Among the data that justify this advice for predictive testing are studies showing the curative potential of fludarabine/cyclophosphamide/rituximab (FCR) in mutated IGHV CLL, the progression-free survival (PFS) benefits of ibrutinib for patients with del(17p), and the activity of idelalisib in relapsed/refractory CLL patients, including those with TP53 dysfunction.
“The IGHV mutation status is useful to know what to expect from chemoimmunotherapy over time,” Dr. Barr said, explaining that several analyses demonstrate that patients with mutated IGHV genes (patients with low-risk disease) respond exceptionally well to chemoimmunotherapy, especially FCR.
In fact, studies, including a 2016 study by Philip A. Thompson and his colleagues and another by Kirsten Fischer and her colleagues, show that nearly 60% of patients with IGHV mutation remain in remission 10 years after FCR treatment, he said. However, the same is not necessarily true for bendamustine/rituximab (BR); the CLL10 study showed a significantly greater PFS with FCR, compared with that seen with BR.
Unmutated patients in that study had lower PFS, but the outcomes were still better with FCR than with BR, he said.
Studies of novel agents, including ibrutinib and idelalisib, suggest they may have particular benefit in higher-risk patients.

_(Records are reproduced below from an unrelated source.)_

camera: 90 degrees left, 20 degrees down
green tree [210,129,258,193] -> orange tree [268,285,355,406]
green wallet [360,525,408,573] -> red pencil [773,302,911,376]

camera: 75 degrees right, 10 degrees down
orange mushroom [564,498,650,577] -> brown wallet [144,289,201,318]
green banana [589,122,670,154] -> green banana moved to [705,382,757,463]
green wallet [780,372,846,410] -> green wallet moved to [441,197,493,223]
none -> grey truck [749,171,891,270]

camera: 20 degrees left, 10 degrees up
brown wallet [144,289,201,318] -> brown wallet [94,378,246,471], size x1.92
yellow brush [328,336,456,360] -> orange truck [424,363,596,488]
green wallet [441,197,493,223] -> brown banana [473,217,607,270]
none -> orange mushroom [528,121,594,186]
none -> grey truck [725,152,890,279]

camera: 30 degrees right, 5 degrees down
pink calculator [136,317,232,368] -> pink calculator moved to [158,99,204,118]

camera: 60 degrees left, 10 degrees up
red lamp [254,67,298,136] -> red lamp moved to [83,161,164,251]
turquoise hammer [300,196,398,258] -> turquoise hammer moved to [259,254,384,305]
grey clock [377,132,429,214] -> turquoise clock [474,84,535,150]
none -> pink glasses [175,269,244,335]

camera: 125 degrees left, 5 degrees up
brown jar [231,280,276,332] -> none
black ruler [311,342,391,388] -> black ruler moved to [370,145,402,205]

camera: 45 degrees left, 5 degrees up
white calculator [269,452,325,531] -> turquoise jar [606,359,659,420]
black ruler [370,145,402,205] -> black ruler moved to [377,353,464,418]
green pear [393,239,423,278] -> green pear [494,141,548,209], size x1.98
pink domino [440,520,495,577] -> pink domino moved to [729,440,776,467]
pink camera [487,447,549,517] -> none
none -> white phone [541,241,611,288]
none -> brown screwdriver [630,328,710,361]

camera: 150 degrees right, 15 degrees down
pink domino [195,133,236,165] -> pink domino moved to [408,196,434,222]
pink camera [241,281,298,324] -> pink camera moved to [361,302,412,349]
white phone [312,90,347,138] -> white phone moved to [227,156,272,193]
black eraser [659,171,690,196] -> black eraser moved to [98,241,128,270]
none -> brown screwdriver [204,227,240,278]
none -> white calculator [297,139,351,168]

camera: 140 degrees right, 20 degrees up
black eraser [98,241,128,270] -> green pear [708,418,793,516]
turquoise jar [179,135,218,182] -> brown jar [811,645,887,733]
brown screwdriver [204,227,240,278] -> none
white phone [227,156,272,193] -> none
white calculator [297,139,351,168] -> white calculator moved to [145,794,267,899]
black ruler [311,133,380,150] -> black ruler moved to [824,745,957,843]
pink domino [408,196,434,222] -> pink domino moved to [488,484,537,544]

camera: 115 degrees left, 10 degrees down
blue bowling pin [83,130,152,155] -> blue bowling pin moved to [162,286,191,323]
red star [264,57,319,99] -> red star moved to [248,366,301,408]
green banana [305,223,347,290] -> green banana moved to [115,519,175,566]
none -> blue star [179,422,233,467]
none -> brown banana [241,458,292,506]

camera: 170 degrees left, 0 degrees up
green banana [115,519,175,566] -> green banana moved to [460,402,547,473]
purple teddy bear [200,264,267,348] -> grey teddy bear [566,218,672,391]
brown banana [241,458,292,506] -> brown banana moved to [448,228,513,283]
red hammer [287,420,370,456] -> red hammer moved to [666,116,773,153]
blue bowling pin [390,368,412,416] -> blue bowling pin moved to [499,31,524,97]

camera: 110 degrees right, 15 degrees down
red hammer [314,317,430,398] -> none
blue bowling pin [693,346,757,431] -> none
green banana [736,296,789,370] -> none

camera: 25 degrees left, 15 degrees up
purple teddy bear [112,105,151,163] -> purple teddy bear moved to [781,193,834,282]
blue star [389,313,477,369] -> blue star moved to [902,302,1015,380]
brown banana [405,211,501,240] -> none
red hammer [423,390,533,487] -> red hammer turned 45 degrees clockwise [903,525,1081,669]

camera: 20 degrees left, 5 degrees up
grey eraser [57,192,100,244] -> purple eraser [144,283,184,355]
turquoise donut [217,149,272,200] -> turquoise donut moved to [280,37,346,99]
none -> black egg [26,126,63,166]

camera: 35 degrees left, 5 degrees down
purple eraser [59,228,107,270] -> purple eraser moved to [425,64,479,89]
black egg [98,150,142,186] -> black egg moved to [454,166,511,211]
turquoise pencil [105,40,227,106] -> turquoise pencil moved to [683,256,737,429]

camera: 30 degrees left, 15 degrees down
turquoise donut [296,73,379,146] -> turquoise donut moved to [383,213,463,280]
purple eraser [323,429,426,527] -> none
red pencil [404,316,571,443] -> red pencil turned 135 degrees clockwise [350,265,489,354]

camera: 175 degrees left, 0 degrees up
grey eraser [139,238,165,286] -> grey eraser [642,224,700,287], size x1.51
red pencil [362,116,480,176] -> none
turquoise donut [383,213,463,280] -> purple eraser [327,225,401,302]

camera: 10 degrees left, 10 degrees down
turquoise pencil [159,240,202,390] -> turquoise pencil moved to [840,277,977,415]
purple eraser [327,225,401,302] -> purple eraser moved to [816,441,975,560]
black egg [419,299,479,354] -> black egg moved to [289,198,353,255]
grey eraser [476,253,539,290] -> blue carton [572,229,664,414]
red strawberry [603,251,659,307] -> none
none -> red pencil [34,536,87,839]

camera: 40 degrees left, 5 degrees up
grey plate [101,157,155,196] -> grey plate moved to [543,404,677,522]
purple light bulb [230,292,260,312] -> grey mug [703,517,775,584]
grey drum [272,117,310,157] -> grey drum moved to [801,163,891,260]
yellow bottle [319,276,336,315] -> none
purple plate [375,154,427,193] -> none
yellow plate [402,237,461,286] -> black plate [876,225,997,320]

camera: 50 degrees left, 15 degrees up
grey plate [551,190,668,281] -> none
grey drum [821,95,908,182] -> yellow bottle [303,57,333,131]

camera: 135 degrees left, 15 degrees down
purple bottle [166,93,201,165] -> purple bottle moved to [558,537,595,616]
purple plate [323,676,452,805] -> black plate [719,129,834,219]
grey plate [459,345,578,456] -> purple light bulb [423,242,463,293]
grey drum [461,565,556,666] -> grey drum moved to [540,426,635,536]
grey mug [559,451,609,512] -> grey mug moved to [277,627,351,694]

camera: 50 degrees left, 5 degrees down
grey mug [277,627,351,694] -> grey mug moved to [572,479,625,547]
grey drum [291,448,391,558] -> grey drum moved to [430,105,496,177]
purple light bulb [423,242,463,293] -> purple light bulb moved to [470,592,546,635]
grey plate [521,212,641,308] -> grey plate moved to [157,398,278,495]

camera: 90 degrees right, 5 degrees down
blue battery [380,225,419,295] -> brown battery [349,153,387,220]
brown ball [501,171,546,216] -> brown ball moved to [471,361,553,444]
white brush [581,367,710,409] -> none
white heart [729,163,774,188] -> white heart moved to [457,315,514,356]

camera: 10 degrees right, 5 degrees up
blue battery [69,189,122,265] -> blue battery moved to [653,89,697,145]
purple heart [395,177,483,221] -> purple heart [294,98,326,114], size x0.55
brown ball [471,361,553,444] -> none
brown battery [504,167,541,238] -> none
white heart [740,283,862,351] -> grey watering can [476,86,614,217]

Ibrutinib was shown in a phase 2 study to be of benefit regardless of IGHV status, and this was replicated in the first-line RESONATE 2 study, which compared ibrutinib with chlorambucil and showed it had better PFS than that seen in unmutated patients treated with FCR in other studies, said Dr. Barr, the first author on that study.
“So you can see how the treatment paradigms are starting to evolve. It does look like ... comparing across trials, that ibrutinib leads to better remission durations, compared to chemoimmunotherapy, so far,” he said.
Ibrutinib has also been shown to be of benefit for patients with del(17p). A single-arm phase 2 study showed 79% PFS in relapsed, high-risk patients, which is much better than has been seen with chemoimmunotherapy, he noted.
“Venetoclax is also a very good option for this patient population in the relapse setting,” he said, adding that the PFS with venetoclax has been shown to be very similar to that with ibrutinib.
Similarly, idelalisib has been shown to provide comparable benefit in relapsed/refractory CLL patients, with and without del(17p)/TP53 mutation, he said.
Dr. Barr is a consultant for Pharmacyclics, AbbVie, Celgene, Gilead, Infinity, Novartis, and Seattle Genetics and has received research funding from Pharmacyclics and AbbVie.